Jabatannya sebagai Menkopolhukam dinilai Mahfud tidak bisa digunakan dan tidak laku untuk memberi restu pada upaya pengambilalihan kepemimpinan Demokrat. Apalagi di era demokrasi yang sangat terbuka dan dikontrol oleh masyarakat sipil seperti sekarang, kata dia, sulit dipercaya kepemimpinan partai bisa dikudeta dengan cara seperti itu.
Marzuki juga membantah tudingan dari Syarif. Menurut dia, tudingan tersebut merupakan fitnah sebab tidak disertai bukti-bukti yang konkret. Ia tidak ingin menjatuhkan kepemimpinan Demokrat saat ini dan mengambil alih partai dengan cara inkonstitusional. ”Tunjukkan faktanya. Saya ketemu (Moeldoko) di mana, oleh siapa, sadap teleponnya. Jangan menuduh,” ujarnya.
Ia mengaku sangat mencintai Demokrat seperti yang dicita-citakan oleh Susilo Bambang Yudhoyono saat awal mendirikan partai tersebut. Meskipun ada beberapa hal yang tidak selalu sejalan, Marzuki mengaku tetap menghormati Yudhoyono dan Partai Demokrat. Beberapa hal yang tidak sejalan, kata dia, yakni saat Demokrat menjadi partai dinasti dan mengingkari tujuan awal untuk menjadikan sebagai partai modern.
Punya bukti
Kepala Badan Komunikasi Strategis Partai Demokrat Herzaky Mahendra menuturkan, pihaknya memiliki bukti-bukti kuat keterlibatan lima orang tersebut dalam upaya pengambilalihan kepemimpinan Demokrat. Bukti-bukti, terutama yang berkaitan dengan internal kader tersebut nantinya akan diungkap dalam sidang Mahkamah Partai Demokrat.
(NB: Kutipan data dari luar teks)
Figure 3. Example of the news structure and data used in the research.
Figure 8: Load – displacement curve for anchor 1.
Sementara untuk pihak di luar kader partai, dalam hal ini Moeldoko, Demokrat telah melaporkannya kepada Presiden Jokowi. Presiden diharapkan mengambil sikap terhadap pejabat yang dalam situasi pemerintah sedang mengatasi pandemi, justru bertindak melakukan intervensi dan pengambilalihan Demokrat secara konstitusional, bahkan membawa isu ini ke pencalonan presiden di Pemilu 2024.
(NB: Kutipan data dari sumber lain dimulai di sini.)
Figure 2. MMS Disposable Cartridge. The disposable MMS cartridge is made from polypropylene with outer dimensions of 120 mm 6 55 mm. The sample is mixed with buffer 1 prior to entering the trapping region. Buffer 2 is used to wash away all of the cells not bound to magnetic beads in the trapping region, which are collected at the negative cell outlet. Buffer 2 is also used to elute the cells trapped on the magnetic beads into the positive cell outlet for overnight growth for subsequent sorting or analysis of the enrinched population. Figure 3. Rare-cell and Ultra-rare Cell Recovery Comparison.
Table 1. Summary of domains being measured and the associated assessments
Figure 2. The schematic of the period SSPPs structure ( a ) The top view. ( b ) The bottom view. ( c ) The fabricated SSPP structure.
”Ini sangat tidak sensitif, apalagi mencatut nama Presiden Jokowi,” katanya.
Terlebih saat pertemuan dengan kader dan pengurus Demokrat, lanjut Herzaky, ada unsur penipuan dan paksaan. Berdasarkan berita acara pemeriksaan, kader Demokrat diundang karena pejabat tersebut ingin memberikan bantuan penanganan Covid-19.
”Namun, saat pertemuan di sebuah hotel di Jakarta, ternyata juga dihadiri mantan kader Demokrat. Pertemuan itu ternyata membahas kejelekan Demokrat sehingga diperlukan kongres luar biasa (KLB),” tuturnya.
Sementara itu, mantan Ketua Komisi Pengawas Partai Demokrat Ahmad Yahya menyatakan, pernyataan Ketum Demokrat Agus yang melibatkan pihak eksternal partai adalah langkah tidak tepat. Sebab, permasalahan ini merupakan urusan internal partai.
Adapun ajakan untuk mengadakan KLB dinilai merupakan hal yang konstitusional karena sudah diatur dalam anggaran dasar dan anggaran rumah tangga partai. Usulan KLB sepenuhnya adalah hak pemilik suara dan menjadi salah satu alternatif menguji kemampuan seseorang dalam membesarkan partai. Aturan itu membuat ketua umum harus berhati-hati dalam menjalankan tugasnya agar tidak terjadi usulan KLB.
”Apabila dilarang atau jadi hal tabu, tentu yang melarang tidak memahami aturan dan asas demokrasi,” ujarnya.